• EXERCISE DIRECTIONS:
Give the lines below again exactly, starting with the line that holds "06-05-2019 | -- | Regular |" and going on through the line that holds "50 | AVIROOP".

• DATA:
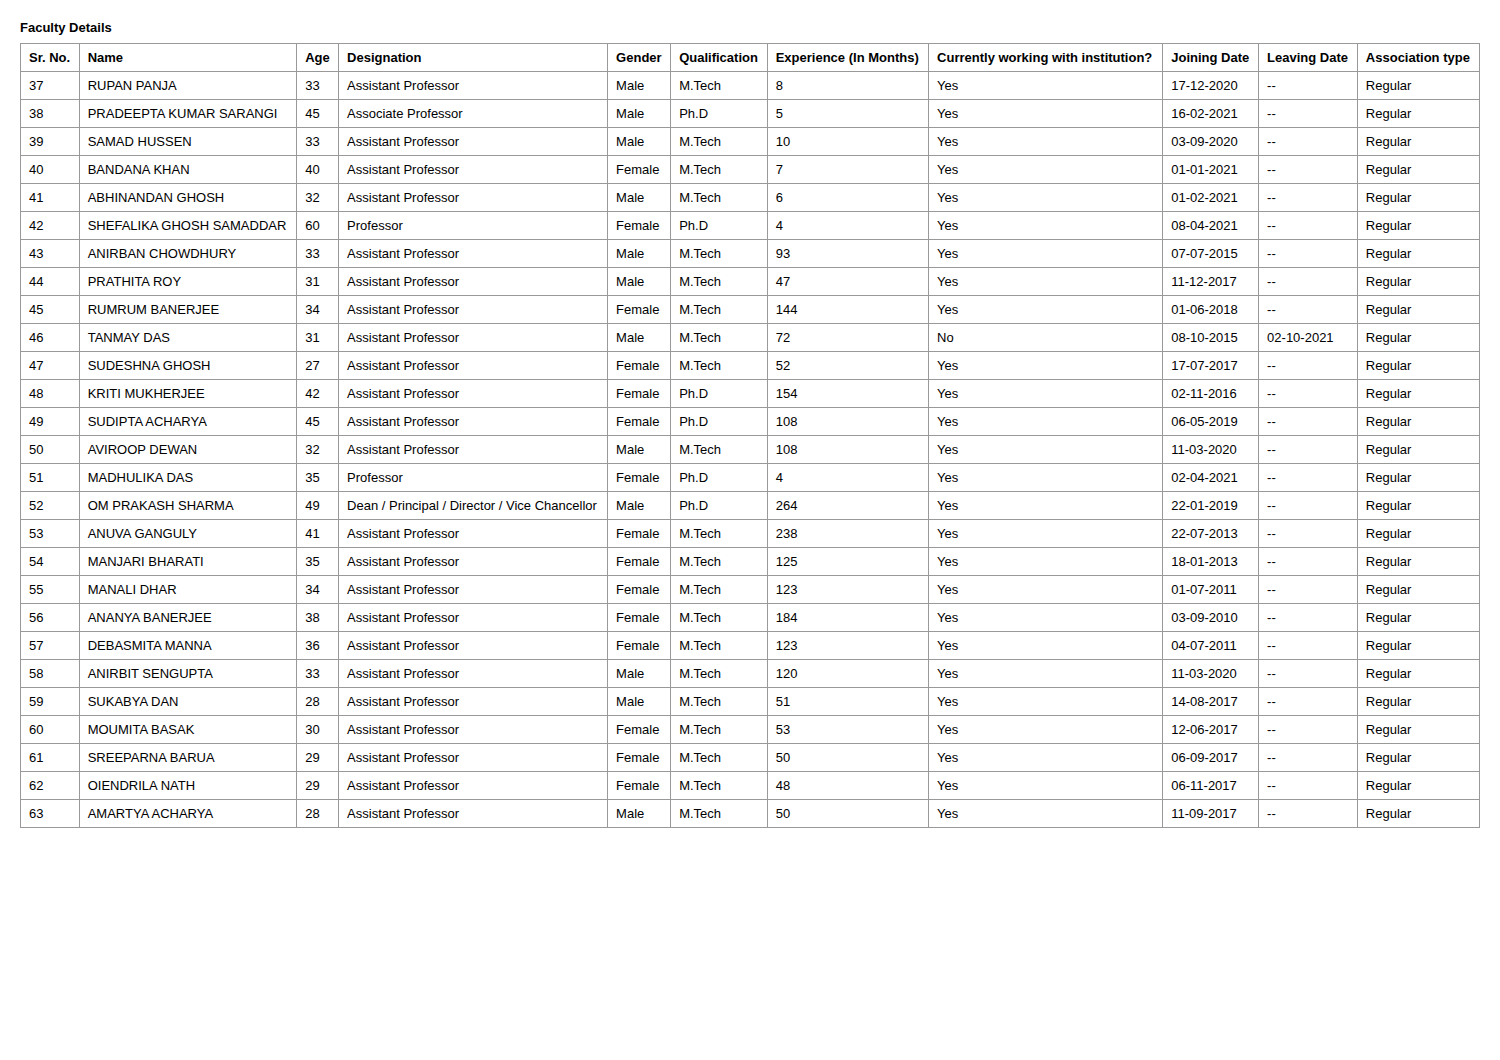Faculty Details
| Sr. No. | Name | Age | Designation | Gender | Qualification | Experience (In Months) | Currently working with institution? | Joining Date | Leaving Date | Association type |
| --- | --- | --- | --- | --- | --- | --- | --- | --- | --- | --- |
| 37 | RUPAN PANJA | 33 | Assistant Professor | Male | M.Tech | 8 | Yes | 17-12-2020 | -- | Regular |
| 38 | PRADEEPTA KUMAR SARANGI | 45 | Associate Professor | Male | Ph.D | 5 | Yes | 16-02-2021 | -- | Regular |
| 39 | SAMAD HUSSEN | 33 | Assistant Professor | Male | M.Tech | 10 | Yes | 03-09-2020 | -- | Regular |
| 40 | BANDANA KHAN | 40 | Assistant Professor | Female | M.Tech | 7 | Yes | 01-01-2021 | -- | Regular |
| 41 | ABHINANDAN GHOSH | 32 | Assistant Professor | Male | M.Tech | 6 | Yes | 01-02-2021 | -- | Regular |
| 42 | SHEFALIKA GHOSH SAMADDAR | 60 | Professor | Female | Ph.D | 4 | Yes | 08-04-2021 | -- | Regular |
| 43 | ANIRBAN CHOWDHURY | 33 | Assistant Professor | Male | M.Tech | 93 | Yes | 07-07-2015 | -- | Regular |
| 44 | PRATHITA ROY | 31 | Assistant Professor | Male | M.Tech | 47 | Yes | 11-12-2017 | -- | Regular |
| 45 | RUMRUM BANERJEE | 34 | Assistant Professor | Female | M.Tech | 144 | Yes | 01-06-2018 | -- | Regular |
| 46 | TANMAY DAS | 31 | Assistant Professor | Male | M.Tech | 72 | No | 08-10-2015 | 02-10-2021 | Regular |
| 47 | SUDESHNA GHOSH | 27 | Assistant Professor | Female | M.Tech | 52 | Yes | 17-07-2017 | -- | Regular |
| 48 | KRITI MUKHERJEE | 42 | Assistant Professor | Female | Ph.D | 154 | Yes | 02-11-2016 | -- | Regular |
| 49 | SUDIPTA ACHARYA | 45 | Assistant Professor | Female | Ph.D | 108 | Yes | 06-05-2019 | -- | Regular |
| 50 | AVIROOP DEWAN | 32 | Assistant Professor | Male | M.Tech | 108 | Yes | 11-03-2020 | -- | Regular |
| 51 | MADHULIKA DAS | 35 | Professor | Female | Ph.D | 4 | Yes | 02-04-2021 | -- | Regular |
| 52 | OM PRAKASH SHARMA | 49 | Dean / Principal / Director / Vice Chancellor | Male | Ph.D | 264 | Yes | 22-01-2019 | -- | Regular |
| 53 | ANUVA GANGULY | 41 | Assistant Professor | Female | M.Tech | 238 | Yes | 22-07-2013 | -- | Regular |
| 54 | MANJARI BHARATI | 35 | Assistant Professor | Female | M.Tech | 125 | Yes | 18-01-2013 | -- | Regular |
| 55 | MANALI DHAR | 34 | Assistant Professor | Female | M.Tech | 123 | Yes | 01-07-2011 | -- | Regular |
| 56 | ANANYA BANERJEE | 38 | Assistant Professor | Female | M.Tech | 184 | Yes | 03-09-2010 | -- | Regular |
| 57 | DEBASMITA MANNA | 36 | Assistant Professor | Female | M.Tech | 123 | Yes | 04-07-2011 | -- | Regular |
| 58 | ANIRBIT SENGUPTA | 33 | Assistant Professor | Male | M.Tech | 120 | Yes | 11-03-2020 | -- | Regular |
| 59 | SUKABYA DAN | 28 | Assistant Professor | Male | M.Tech | 51 | Yes | 14-08-2017 | -- | Regular |
| 60 | MOUMITA BASAK | 30 | Assistant Professor | Female | M.Tech | 53 | Yes | 12-06-2017 | -- | Regular |
| 61 | SREEPARNA BARUA | 29 | Assistant Professor | Female | M.Tech | 50 | Yes | 06-09-2017 | -- | Regular |
| 62 | OIENDRILA NATH | 29 | Assistant Professor | Female | M.Tech | 48 | Yes | 06-11-2017 | -- | Regular |
| 63 | AMARTYA ACHARYA | 28 | Assistant Professor | Male | M.Tech | 50 | Yes | 11-09-2017 | -- | Regular |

• FINISHED EXERCISE:
| 49 | SUDIPTA ACHARYA | 45 | Assistant Professor | Female | Ph.D | 108 | Yes | 06-05-2019 | -- | Regular |
| 50 | AVIROOP DEWAN | 32 | Assistant Professor | Male | M.Tech | 108 | Yes | 11-03-2020 | -- | Regular |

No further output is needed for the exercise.